### [Records to process]

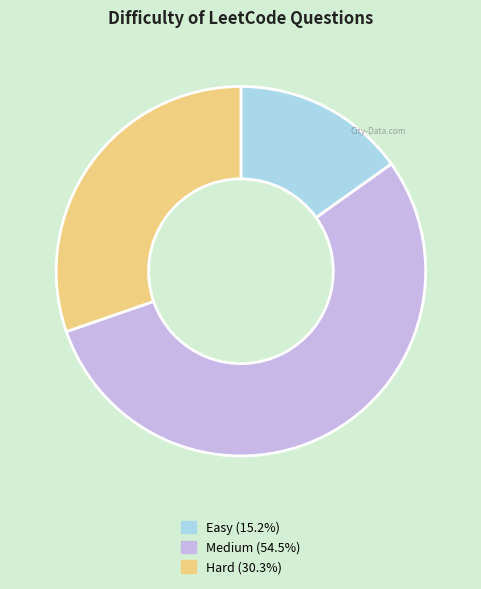

True or false: Hard accounts for 24% of the total.

False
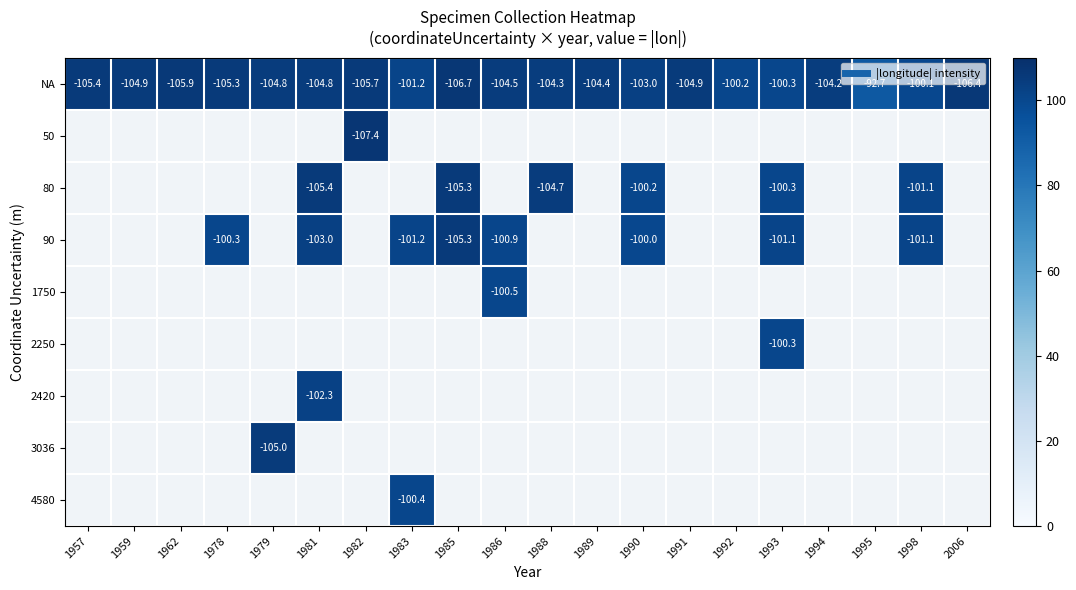

What is the difference between the highest and lowest values at 1988?

0.4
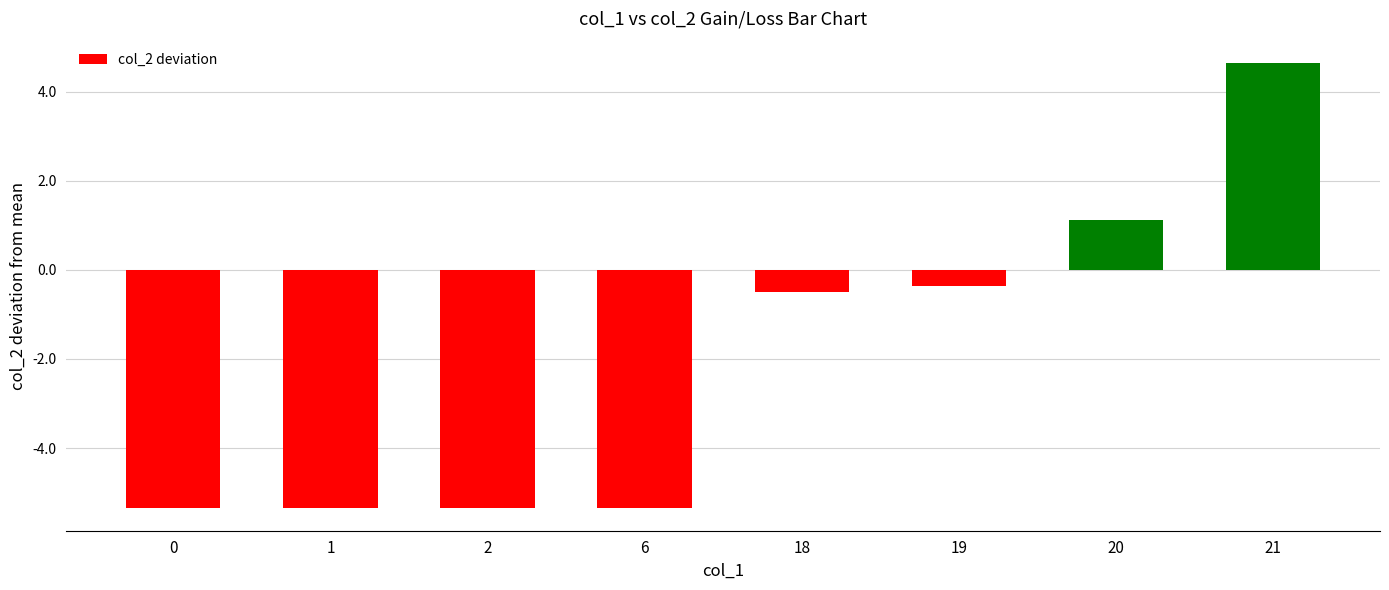

The chart shows a value of -7.0 at 2. True or false?

False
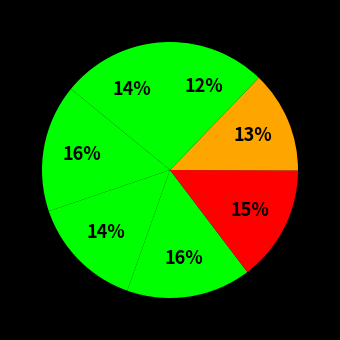

Which category has the smallest portion of the pie?

7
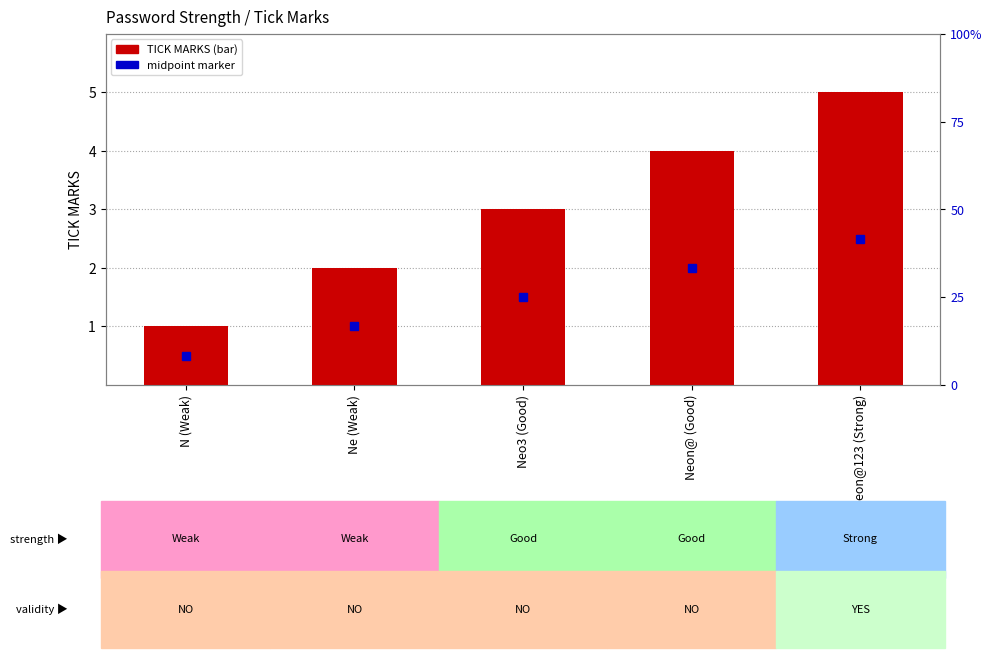

True or false: the data shows 0 at Ne (Weak).

False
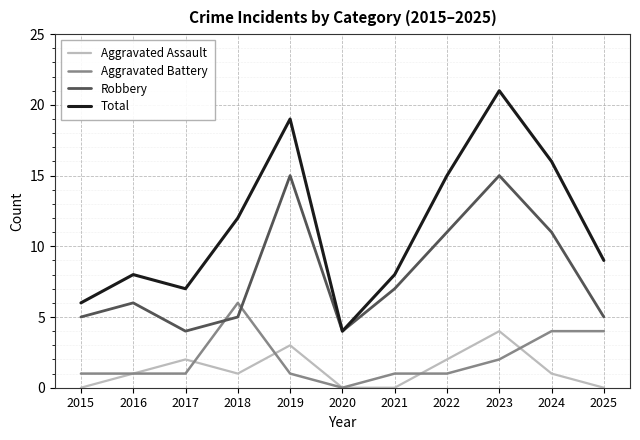

What are all the series names shown in the legend?

Aggravated Assault, Aggravated Battery, Robbery, Total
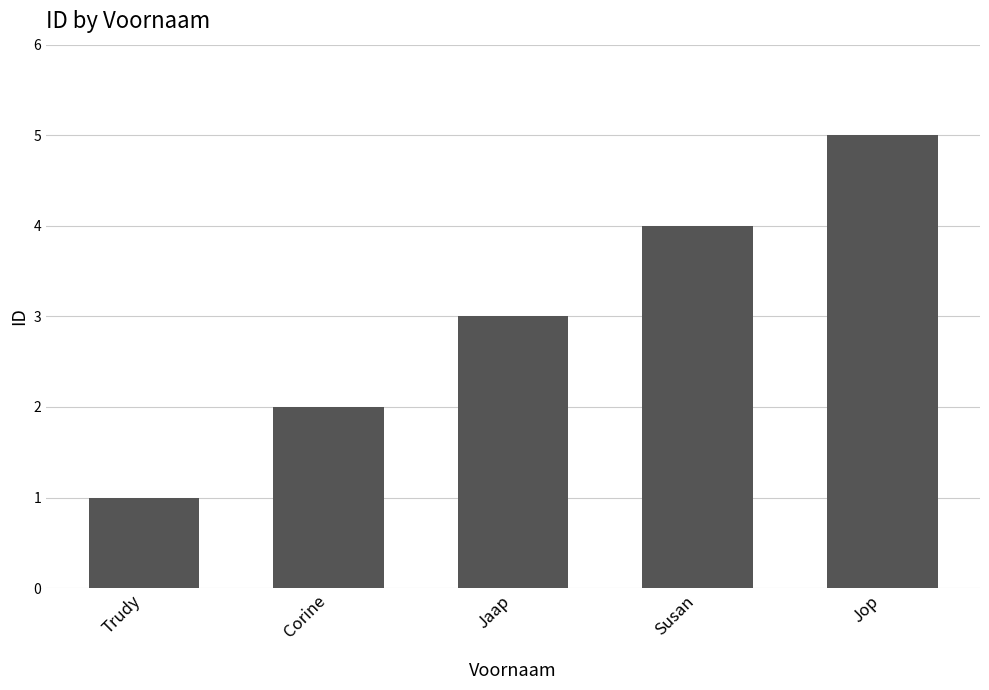

What is the sum of all values?

15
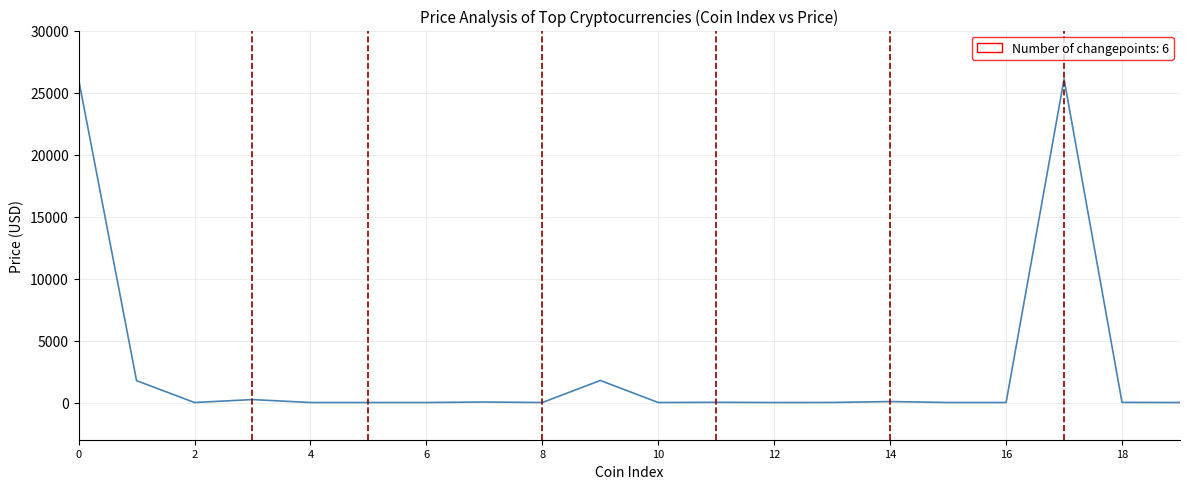

What is the maximum value shown in the chart?

26088.2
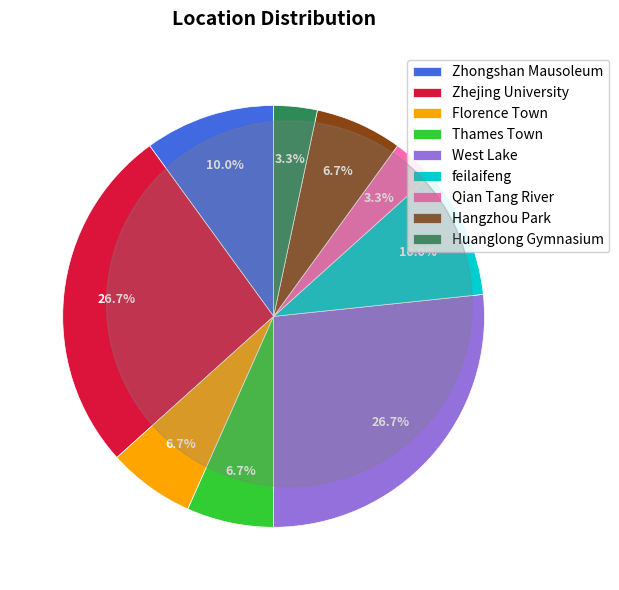

Approximately how many times larger is the value at West Lake compared to Florence Town?

4.0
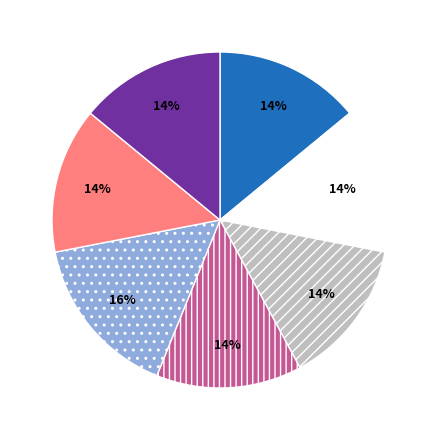

To the nearest percent, what is the average slice percentage?

14%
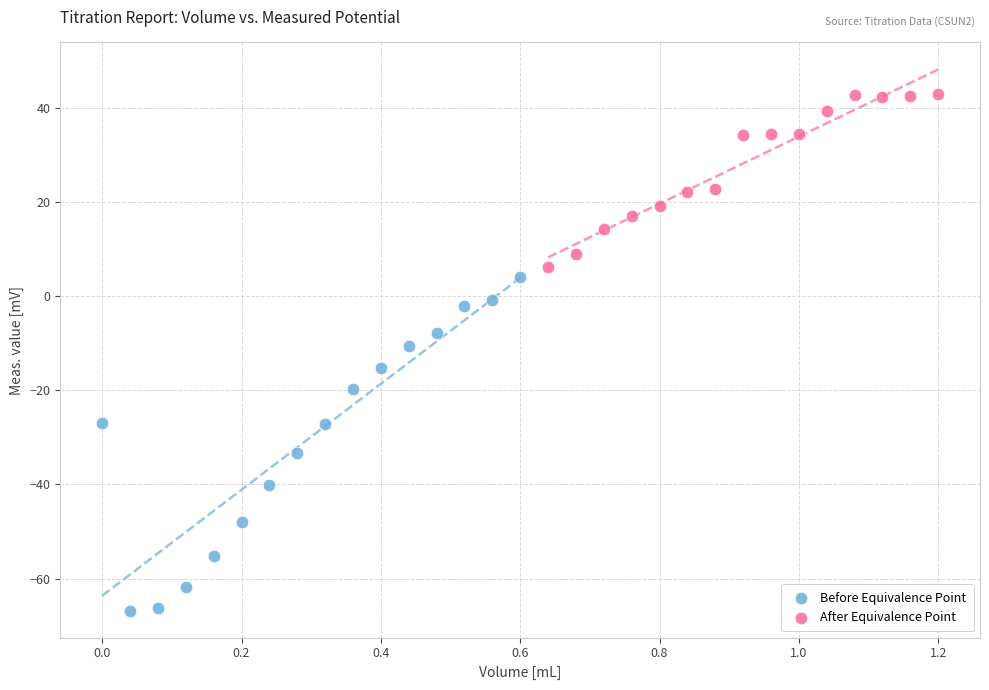

Which series reaches the maximum Y coordinate?

After Equivalence Point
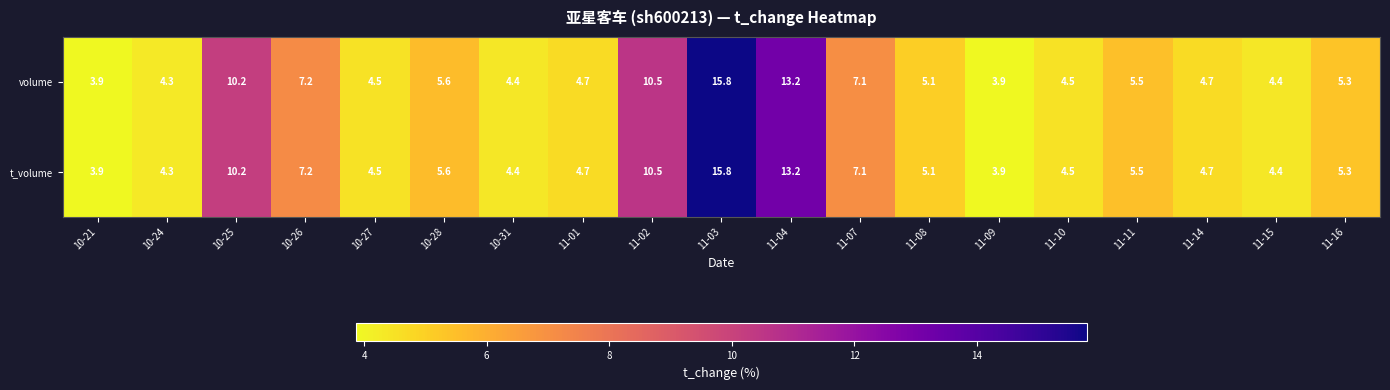

What is the difference between the maximum and second lowest values in the volume series?

11.9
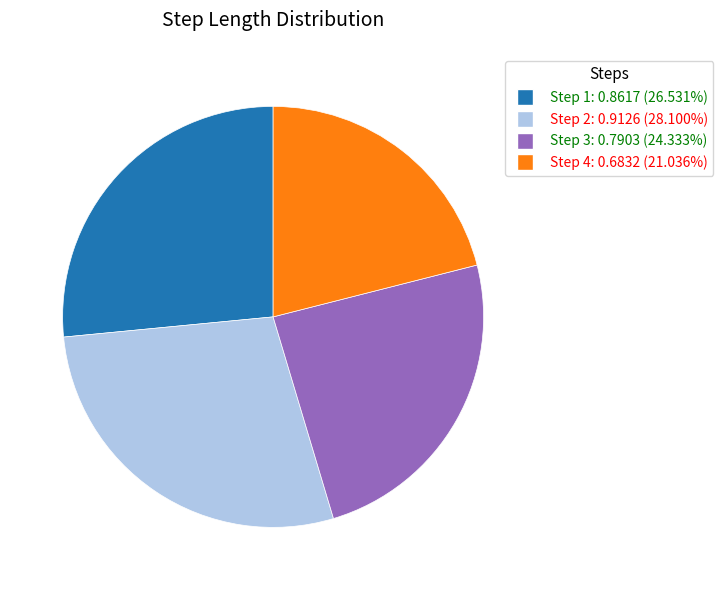

Is there any slice that represents more than half of the pie?

No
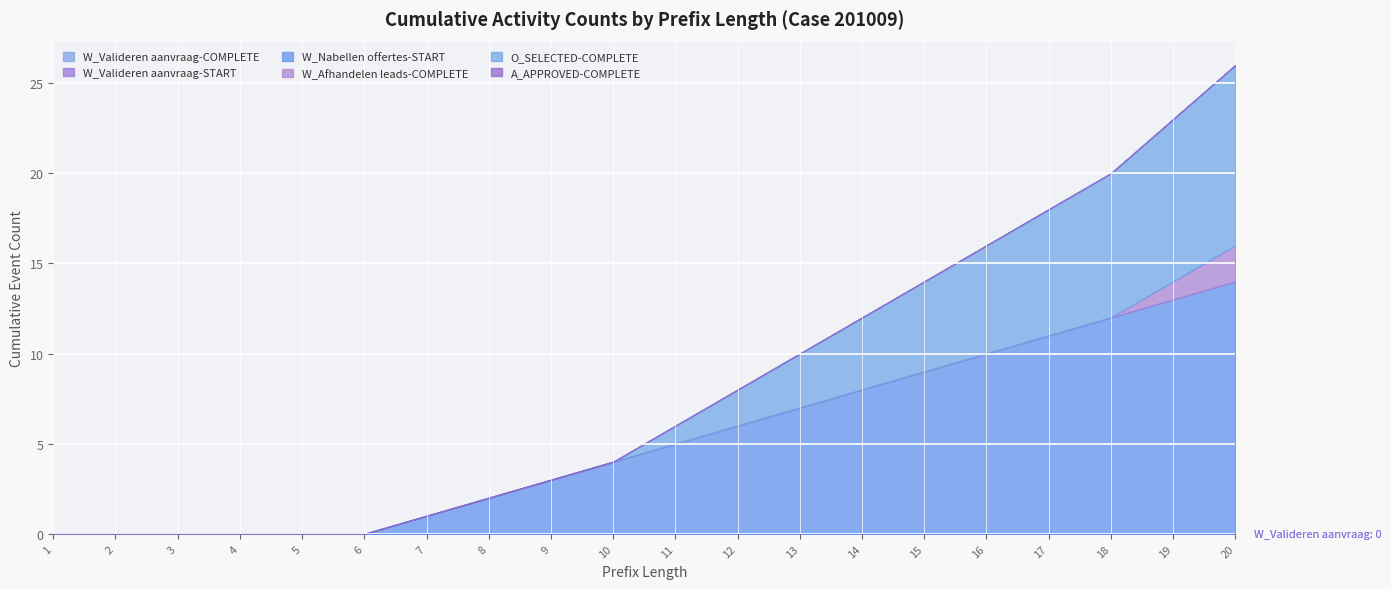

Is the value of W_Valideren aanvraag-START at 9 greater than the value of O_SELECTED-COMPLETE at 4?

No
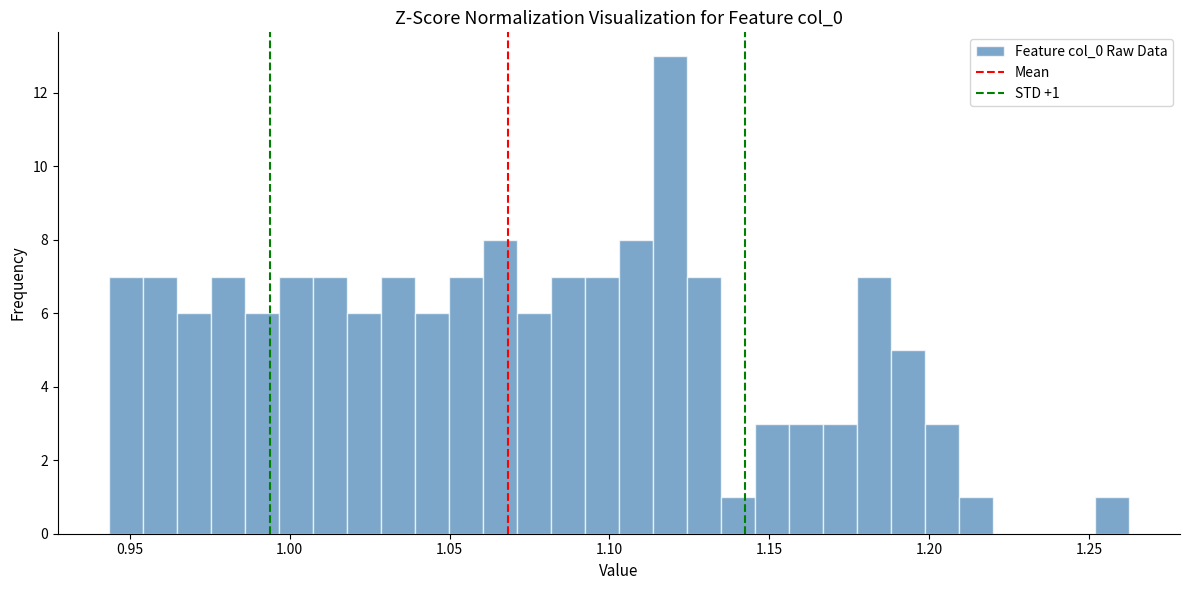

Read against the x-axis, roughly where is the centre of the tallest bar?

1.120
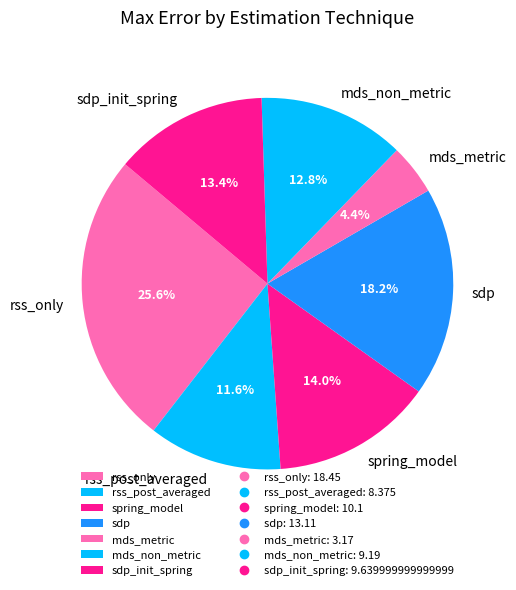

What percentage is the mds_non_metric slice, to the nearest percent?

13%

### [Instruction]
Turn the rows above into a JSON list of strings with one string per line. Skip the blank lines and the picture lines.

### [Task result]
[
  "True or false: Hard accounts for 24% of the total.",
  "False",
  "What is the difference between the highest and lowest values at 1988?",
  "0.4",
  "The chart shows a value of -7.0 at 2. True or false?",
  "False",
  "Which category has the smallest portion of the pie?",
  "7",
  "True or false: the data shows 0 at Ne (Weak).",
  "False",
  "What are all the series names shown in the legend?",
  "Aggravated Assault, Aggravated Battery, Robbery, Total",
  "What is the sum of all values?",
  "15",
  "What is the maximum value shown in the chart?",
  "26088.2",
  "Approximately how many times larger is the value at West Lake compared to Florence Town?",
  "4.0",
  "To the nearest percent, what is the average slice percentage?",
  "14%",
  "Which series reaches the maximum Y coordinate?",
  "After Equivalence Point",
  "What is the difference between the maximum and second lowest values in the volume series?",
  "11.9",
  "Is there any slice that represents more than half of the pie?",
  "No",
  "Is the value of W_Valideren aanvraag-START at 9 greater than the value of O_SELECTED-COMPLETE at 4?",
  "No",
  "Read against the x-axis, roughly where is the centre of the tallest bar?",
  "1.120",
  "What percentage is the mds_non_metric slice, to the nearest percent?",
  "13%"
]